The greedy strategy can be implemented using sorting algorithm. The sort should be based on increasing attacking abilities, decreasing defending abilities, and lexicographically increasing names. After the players are sorted, the first 5 players will become the attackers, while the remaining automatically become the defenders.

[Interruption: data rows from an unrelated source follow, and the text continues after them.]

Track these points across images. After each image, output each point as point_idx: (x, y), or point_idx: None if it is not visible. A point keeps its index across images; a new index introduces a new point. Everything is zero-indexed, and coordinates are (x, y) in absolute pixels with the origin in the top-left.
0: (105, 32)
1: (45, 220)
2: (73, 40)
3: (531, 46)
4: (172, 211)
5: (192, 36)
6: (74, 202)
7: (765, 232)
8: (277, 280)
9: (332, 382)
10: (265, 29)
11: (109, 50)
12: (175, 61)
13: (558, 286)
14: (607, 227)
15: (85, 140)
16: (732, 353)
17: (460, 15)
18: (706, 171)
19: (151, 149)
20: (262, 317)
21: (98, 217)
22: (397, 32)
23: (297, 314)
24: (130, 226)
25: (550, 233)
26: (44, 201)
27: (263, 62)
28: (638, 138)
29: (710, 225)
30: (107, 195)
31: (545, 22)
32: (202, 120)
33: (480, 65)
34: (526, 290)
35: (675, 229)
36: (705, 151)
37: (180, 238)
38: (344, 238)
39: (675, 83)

After this is done, we should use the sorting algorithm again to sort the attackers and defenders based on lexicographically increasing names.

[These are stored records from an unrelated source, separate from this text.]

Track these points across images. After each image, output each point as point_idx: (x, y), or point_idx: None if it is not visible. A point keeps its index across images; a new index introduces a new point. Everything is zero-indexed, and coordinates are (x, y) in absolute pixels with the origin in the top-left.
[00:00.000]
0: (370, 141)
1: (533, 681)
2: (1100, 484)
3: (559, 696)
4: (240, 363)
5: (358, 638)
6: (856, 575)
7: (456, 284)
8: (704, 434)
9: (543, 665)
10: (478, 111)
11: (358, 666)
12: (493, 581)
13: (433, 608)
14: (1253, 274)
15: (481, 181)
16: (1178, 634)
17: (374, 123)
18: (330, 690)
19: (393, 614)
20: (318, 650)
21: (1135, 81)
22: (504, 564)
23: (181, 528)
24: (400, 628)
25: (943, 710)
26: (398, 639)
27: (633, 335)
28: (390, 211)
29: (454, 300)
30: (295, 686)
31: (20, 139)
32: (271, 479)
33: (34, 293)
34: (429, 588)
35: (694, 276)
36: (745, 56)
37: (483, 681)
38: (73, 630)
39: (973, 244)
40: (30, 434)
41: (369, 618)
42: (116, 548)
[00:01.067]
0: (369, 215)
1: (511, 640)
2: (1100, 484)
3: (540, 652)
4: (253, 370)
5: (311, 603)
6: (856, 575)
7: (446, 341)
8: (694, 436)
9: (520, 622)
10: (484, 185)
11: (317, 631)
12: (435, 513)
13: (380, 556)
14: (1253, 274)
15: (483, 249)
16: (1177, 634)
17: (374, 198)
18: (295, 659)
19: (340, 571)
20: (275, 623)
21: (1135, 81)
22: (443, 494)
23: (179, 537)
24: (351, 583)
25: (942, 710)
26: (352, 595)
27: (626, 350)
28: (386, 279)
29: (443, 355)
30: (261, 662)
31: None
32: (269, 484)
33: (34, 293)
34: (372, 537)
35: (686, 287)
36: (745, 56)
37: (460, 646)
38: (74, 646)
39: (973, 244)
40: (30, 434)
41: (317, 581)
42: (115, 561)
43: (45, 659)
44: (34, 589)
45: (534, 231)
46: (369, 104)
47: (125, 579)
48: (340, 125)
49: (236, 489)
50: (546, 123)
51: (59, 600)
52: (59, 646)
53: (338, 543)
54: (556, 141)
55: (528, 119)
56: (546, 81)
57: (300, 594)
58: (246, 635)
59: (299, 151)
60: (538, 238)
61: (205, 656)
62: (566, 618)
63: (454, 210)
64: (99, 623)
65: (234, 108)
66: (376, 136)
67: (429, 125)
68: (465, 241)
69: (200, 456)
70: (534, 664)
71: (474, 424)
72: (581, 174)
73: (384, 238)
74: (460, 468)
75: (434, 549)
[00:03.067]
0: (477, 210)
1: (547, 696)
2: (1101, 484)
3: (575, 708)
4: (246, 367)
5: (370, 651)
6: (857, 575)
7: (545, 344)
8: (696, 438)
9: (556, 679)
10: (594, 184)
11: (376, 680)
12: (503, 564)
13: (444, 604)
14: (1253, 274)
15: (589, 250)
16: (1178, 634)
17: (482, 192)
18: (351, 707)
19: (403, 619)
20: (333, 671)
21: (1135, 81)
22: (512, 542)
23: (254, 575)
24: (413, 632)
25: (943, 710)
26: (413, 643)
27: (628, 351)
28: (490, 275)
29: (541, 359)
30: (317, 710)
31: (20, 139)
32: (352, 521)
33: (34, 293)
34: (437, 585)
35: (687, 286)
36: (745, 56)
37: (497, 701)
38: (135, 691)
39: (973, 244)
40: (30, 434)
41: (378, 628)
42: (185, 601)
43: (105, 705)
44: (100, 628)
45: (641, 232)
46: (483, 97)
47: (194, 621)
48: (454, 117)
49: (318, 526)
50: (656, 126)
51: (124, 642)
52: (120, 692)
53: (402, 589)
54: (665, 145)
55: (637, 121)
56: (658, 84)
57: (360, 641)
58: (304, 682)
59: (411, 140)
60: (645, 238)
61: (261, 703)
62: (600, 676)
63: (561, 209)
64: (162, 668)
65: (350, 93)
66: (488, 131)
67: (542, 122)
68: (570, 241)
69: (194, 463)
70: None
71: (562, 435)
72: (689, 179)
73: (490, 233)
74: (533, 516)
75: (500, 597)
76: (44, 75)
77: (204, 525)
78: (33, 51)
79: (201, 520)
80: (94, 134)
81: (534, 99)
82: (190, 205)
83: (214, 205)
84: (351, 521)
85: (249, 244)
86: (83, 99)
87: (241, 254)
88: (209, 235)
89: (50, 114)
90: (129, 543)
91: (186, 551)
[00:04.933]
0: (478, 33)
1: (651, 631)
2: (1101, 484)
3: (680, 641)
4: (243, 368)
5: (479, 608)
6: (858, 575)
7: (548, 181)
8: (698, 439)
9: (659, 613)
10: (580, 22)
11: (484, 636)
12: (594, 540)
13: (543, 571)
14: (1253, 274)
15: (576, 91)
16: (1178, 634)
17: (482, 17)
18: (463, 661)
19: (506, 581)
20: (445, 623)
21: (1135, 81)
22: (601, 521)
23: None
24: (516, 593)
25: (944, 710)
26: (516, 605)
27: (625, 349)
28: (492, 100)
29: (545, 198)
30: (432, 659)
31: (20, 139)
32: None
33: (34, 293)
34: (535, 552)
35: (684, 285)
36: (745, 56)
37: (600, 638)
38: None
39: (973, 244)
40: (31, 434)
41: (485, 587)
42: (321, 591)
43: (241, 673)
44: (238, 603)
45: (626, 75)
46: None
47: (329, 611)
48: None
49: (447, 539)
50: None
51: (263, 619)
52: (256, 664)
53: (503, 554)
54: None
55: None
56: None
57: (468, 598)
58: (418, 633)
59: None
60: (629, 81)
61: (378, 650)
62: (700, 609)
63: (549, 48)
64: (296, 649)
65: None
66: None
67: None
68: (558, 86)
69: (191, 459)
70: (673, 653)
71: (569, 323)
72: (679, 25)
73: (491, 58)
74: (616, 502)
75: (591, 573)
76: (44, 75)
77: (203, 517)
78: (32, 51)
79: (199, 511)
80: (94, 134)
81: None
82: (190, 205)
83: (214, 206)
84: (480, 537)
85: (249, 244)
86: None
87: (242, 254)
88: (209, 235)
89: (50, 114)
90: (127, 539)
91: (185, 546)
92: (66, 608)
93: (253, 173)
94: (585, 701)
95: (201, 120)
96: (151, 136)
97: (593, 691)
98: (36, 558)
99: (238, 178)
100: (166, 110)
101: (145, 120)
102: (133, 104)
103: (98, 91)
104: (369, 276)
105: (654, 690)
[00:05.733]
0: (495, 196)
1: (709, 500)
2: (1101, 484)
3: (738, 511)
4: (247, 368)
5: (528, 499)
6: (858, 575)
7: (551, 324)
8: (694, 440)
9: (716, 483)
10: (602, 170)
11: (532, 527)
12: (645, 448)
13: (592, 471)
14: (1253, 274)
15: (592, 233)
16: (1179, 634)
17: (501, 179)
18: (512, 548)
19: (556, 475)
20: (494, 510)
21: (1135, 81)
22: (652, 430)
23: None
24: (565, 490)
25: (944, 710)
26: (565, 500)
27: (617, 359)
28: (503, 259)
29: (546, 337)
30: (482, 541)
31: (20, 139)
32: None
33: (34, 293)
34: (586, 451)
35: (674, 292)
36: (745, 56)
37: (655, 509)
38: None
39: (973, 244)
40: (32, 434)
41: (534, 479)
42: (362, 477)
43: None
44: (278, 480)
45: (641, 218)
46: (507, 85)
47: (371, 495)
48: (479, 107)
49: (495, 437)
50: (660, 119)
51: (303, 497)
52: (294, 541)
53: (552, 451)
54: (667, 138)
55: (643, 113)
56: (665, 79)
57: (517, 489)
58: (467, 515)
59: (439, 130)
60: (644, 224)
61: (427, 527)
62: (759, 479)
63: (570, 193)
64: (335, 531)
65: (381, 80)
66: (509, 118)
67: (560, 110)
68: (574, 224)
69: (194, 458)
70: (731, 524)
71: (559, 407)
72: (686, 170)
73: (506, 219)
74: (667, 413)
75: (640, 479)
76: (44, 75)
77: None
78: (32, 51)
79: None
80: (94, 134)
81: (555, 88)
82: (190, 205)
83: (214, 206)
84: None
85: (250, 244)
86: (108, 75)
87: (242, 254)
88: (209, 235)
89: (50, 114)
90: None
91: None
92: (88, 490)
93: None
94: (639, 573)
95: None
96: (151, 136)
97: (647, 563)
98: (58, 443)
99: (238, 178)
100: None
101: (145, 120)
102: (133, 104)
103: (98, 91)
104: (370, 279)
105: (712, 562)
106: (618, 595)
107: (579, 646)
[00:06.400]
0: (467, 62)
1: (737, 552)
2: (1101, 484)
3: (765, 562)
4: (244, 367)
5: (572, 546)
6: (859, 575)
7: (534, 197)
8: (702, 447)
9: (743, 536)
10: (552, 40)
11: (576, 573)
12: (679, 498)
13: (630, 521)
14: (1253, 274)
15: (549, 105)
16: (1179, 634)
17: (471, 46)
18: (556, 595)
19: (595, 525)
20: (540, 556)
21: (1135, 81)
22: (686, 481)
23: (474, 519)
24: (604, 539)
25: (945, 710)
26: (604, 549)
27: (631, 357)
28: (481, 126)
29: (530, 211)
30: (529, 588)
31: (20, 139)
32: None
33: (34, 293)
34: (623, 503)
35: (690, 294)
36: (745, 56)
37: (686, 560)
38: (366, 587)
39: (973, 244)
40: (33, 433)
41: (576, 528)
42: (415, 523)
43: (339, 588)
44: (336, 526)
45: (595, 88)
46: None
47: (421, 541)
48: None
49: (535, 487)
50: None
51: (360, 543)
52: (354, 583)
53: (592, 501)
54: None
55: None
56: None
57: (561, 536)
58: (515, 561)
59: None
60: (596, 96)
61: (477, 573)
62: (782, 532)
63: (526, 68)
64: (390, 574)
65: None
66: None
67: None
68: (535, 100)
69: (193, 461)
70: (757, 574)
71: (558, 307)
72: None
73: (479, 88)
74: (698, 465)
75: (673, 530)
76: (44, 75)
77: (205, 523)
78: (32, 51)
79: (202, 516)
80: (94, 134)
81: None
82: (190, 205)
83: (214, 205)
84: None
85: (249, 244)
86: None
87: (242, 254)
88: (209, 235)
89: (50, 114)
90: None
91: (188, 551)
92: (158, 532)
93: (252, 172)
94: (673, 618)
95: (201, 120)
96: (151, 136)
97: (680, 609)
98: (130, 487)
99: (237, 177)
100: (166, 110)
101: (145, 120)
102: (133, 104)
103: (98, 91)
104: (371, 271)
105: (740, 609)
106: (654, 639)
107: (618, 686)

The time complexity of this solution is O({total players} * log2({total players}) or O(10^1).

Implementation

import java.io.BufferedInputStream;
import java.io.BufferedOutputStream;
import java.io.PrintWriter;
import java.util.Arrays;
import java.util.Comparator;
import java.util.Scanner;

/**
 * 11804 - Argentina
 * Time limit: 1.000 seconds
 * https://onlinejudge.org/index.php?option=com_onlinejudge&Itemid=8&category=24&page=show_problem&problem=2904
 */
public class Main {
    public static void main(final String... args) {
        final Scanner in = new Scanner(new BufferedInputStream(System.in));
        final PrintWriter out = new PrintWriter(new BufferedOutputStream(System.out));
        final Process process = new Process();

        final int totalCases = in.nextInt();
        for (int i = 0; i < totalCases; i++) {
            final Input input = new Input();
            input.caseId = i + 1;
            input.players = new Player[10];
            for (int j = 0; j < 10; j++) {
                final Player player = new Player(in.next(), in.nextInt(), in.nextInt());
                input.players[j] = player;
            }

            final Output output = process.process(input);
            out.format(
                "Case %d:\n(%s, %s, %s, %s, %s)\n(%s, %s, %s, %s, %s)\n",
                output.caseId,
                output.attackers[0].name,
                output.attackers[1].name,
                output.attackers[2].name,
                output.attackers[3].name,
                output.attackers[4].name,
                output.defenders[0].name,
                output.defenders[1].name,
                output.defenders[2].name,
                output.defenders[3].name,
                output.defenders[4].name
            );
        }

        in.close();
        out.flush();
        out.close();
    }
}

class Input {
    public int caseId;
    public Player[] players;
}

class Output {
    public int caseId;
    public Player[] attackers;
    public Player[] defenders;
}

class Process {
    private static final Comparator<Player> ORDER_BY_ABILITIES_AND_NAME = Comparator
        .comparingInt((Player p) -> -p.attack)
        .thenComparingInt((Player p) -> p.defense)
        .thenComparing((Player p) -> p.name);
    private static final Comparator<Player> ORDER_BY_NAME = Comparator
        .comparing((Player p) -> p.name);

    public final Output process(final Input input) {
        final Player[] players = input.players;
        Arrays.sort(players, ORDER_BY_ABILITIES_AND_NAME);

        final Player[] attackers = Arrays.copyOfRange(input.players, 0, 5);
        Arrays.sort(attackers, ORDER_BY_NAME);

        final Player[] defenders = Arrays.copyOfRange(input.players, 5, 10);
        Arrays.sort(defenders, ORDER_BY_NAME);

        final Output output = new Output();
        output.caseId = input.caseId;
        output.attackers = attackers;
        output.defenders = defenders;
        return output;
    }
}

class Player {
    public final String name;
    public final int attack;
    public final int defense;

    public Player(final String name, final int attack, final int defense) {
        this.name = name;
        this.attack = attack;
        this.defense = defense;
    }
}